---------- DATASET CONTENT

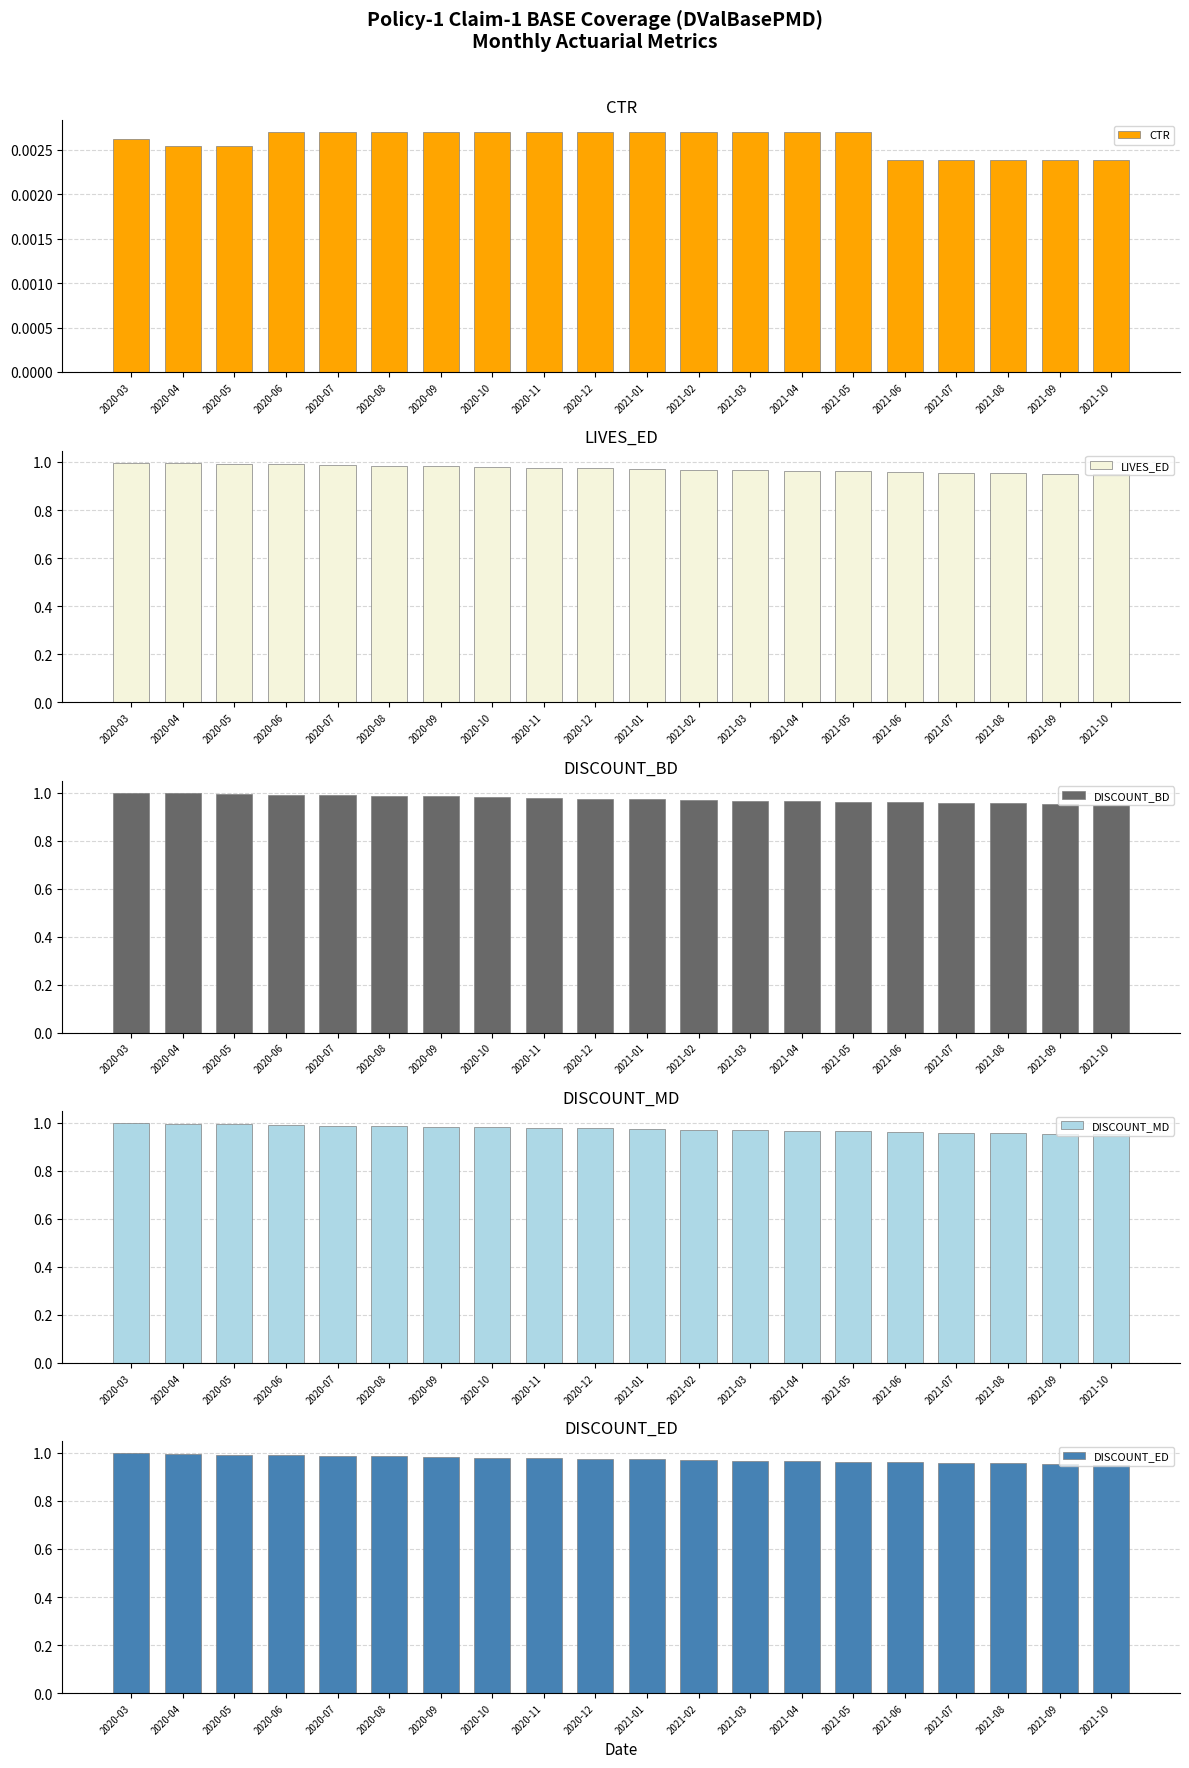

What are all the series names shown in the legend?

CTR, LIVES_ED, DISCOUNT_BD, DISCOUNT_MD, DISCOUNT_ED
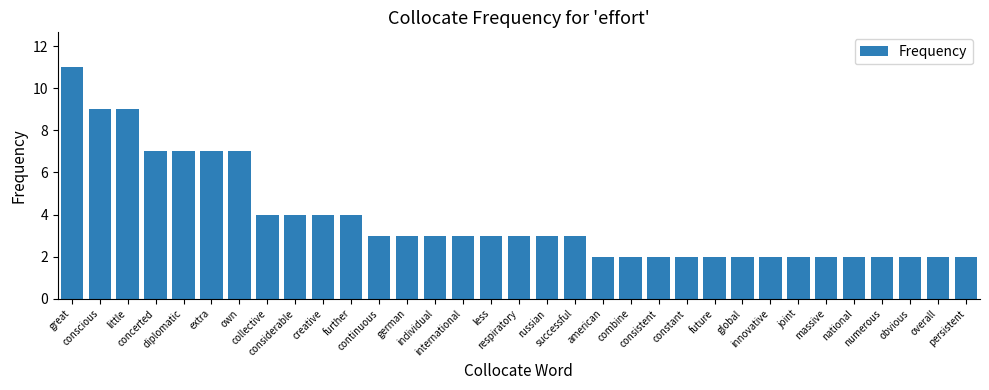

True or false: the data shows 3 at international.

True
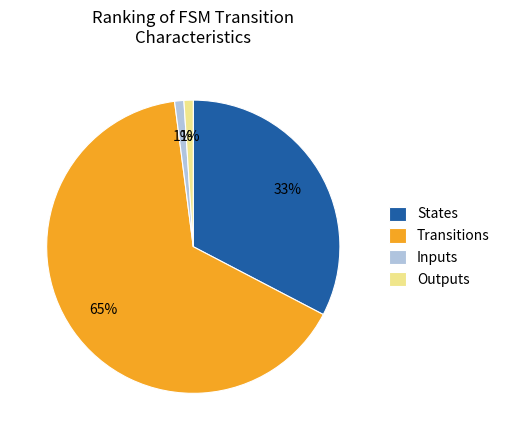

What percentage is the Inputs slice, to the nearest percent?

1%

--------------------

Convert the text lines of the records above into a Markdown table with two columns, No. and Line, giving each line its own numbered row and skipping blank lines. Leave the pictures out.

| No. | Line |
|---|---|
| 1 | What are all the series names shown in the legend? |
| 2 | CTR, LIVES_ED, DISCOUNT_BD, DISCOUNT_MD, DISCOUNT_ED |
| 3 | True or false: the data shows 3 at international. |
| 4 | True |
| 5 | What percentage is the Inputs slice, to the nearest percent? |
| 6 | 1% |